The core — "nothingness" is not nothing
The single hardest hurdle for a Western reader is the word "nothingness." It sounds like a void, a nihilism, an absence — and Nishida means almost the opposite. Carter's central service is to slow down on exactly this point: "absolute nothingness" is not the lack of things but the placeless "place" in which things and experiences arise, the ground that cannot itself be made an object. The book's title names the wager — that this nothingness lies "beyond God" as usually conceived — and Carter unfolds it patiently rather than assuming you already share it.
The nothingness of Nishida is not an empty void but the field in which every "something" comes to be.
— editorial gloss of Carter's guiding theme
That is the value of the book: the word that would have defeated you in a primary text is disarmed in advance.
Three highlights
1. Vocabulary, made usable
Pure experience, basho, self-identity, the absolute — each term is introduced with everyday examples before the technical weight is added. You leave holding working definitions, not memorized labels.
2. Ideas before names
Carter foregrounds the problems Nishida was trying to solve, so the strange terminology reads as a set of answers. That reframing is what makes the primary texts survivable later.
3. Toward ethics and religion
The later chapters carry the metaphysics into how one should live and what religion means — the same arc An Inquiry into the Good travels, previewed in plainer language.
What to watch out for
Two honest notes.

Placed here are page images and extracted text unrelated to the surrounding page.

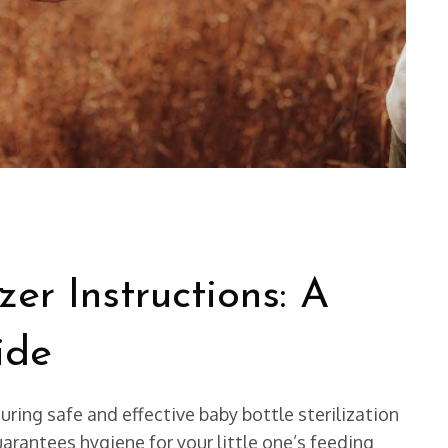
zer Instructions: A
ide
ing safe and effective baby bottle sterilization
arantees hygiene for your little one’s feeding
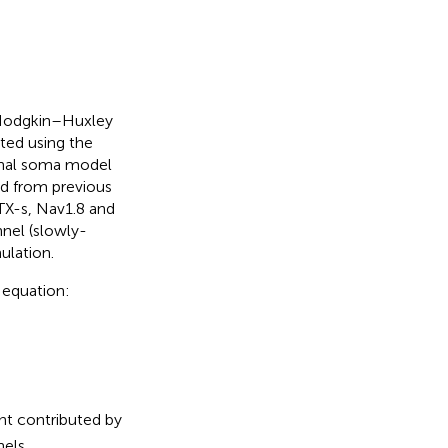
, Hodgkin–Huxley
ted using the
onal soma model
d from previous
TX-s, Nav1.8 and
nnel (slowly-
ulation.
 equation:
ent contributed by
els.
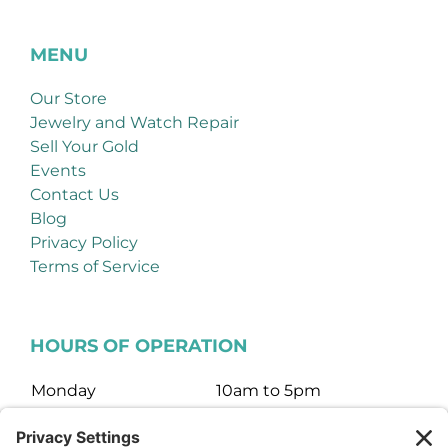
MENU
Our Store
Jewelry and Watch Repair
Sell Your Gold
Events
Contact Us
Blog
Privacy Policy
Terms of Service
HOURS OF OPERATION
Monday
10am to 5pm
Tuesday
10am to 5pm
Wednesday
10am to 5pm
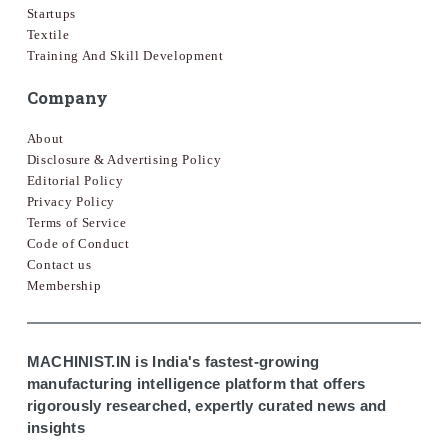
Startups
Textile
Training And Skill Development
Company
About
Disclosure & Advertising Policy
Editorial Policy
Privacy Policy
Terms of Service
Code of Conduct
Contact us
Membership
MACHINIST.IN is India's fastest-growing
manufacturing intelligence platform that offers
rigorously researched, expertly curated news and
insights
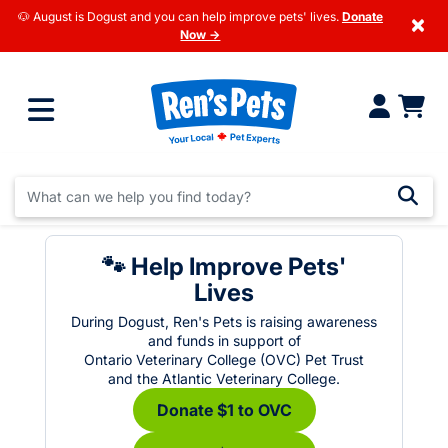
🐶 August is Dogust and you can help improve pets' lives.
Donate
×
Now →
🐾 Help Improve Pets'
Lives
During Dogust, Ren's Pets is raising awareness
and funds in support of
Ontario Veterinary College (OVC) Pet Trust
and the Atlantic Veterinary College.
Donate $1 to OVC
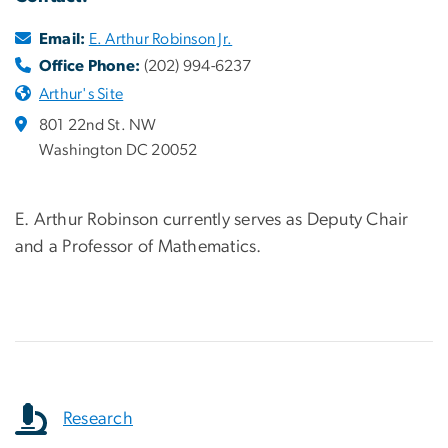
Email:
E. Arthur Robinson Jr.
Office Phone:
(202) 994-6237
Arthur's Site
801 22nd St. NW
Washington DC 20052
E. Arthur Robinson currently serves as Deputy Chair
and a Professor of Mathematics.
Research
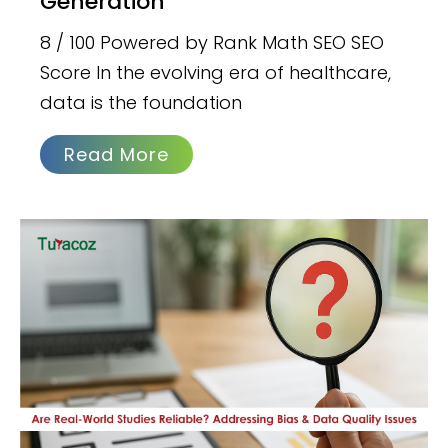
Generation
8 / 100 Powered by Rank Math SEO SEO
Score In the evolving era of healthcare,
data is the foundation
Read More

First, it is an interpretation, not neutral ground. Carter reads Nishida through a particular emphasis on nothingness and religion; it is a responsible reading, but it is a reading, and other scholars weight the logic of basho differently. Second, this is a study about Nishida, not Nishida himself — do not let it substitute for An Inquiry into the Good. Use it as the map that gets you to the primary text, then go read the primary text.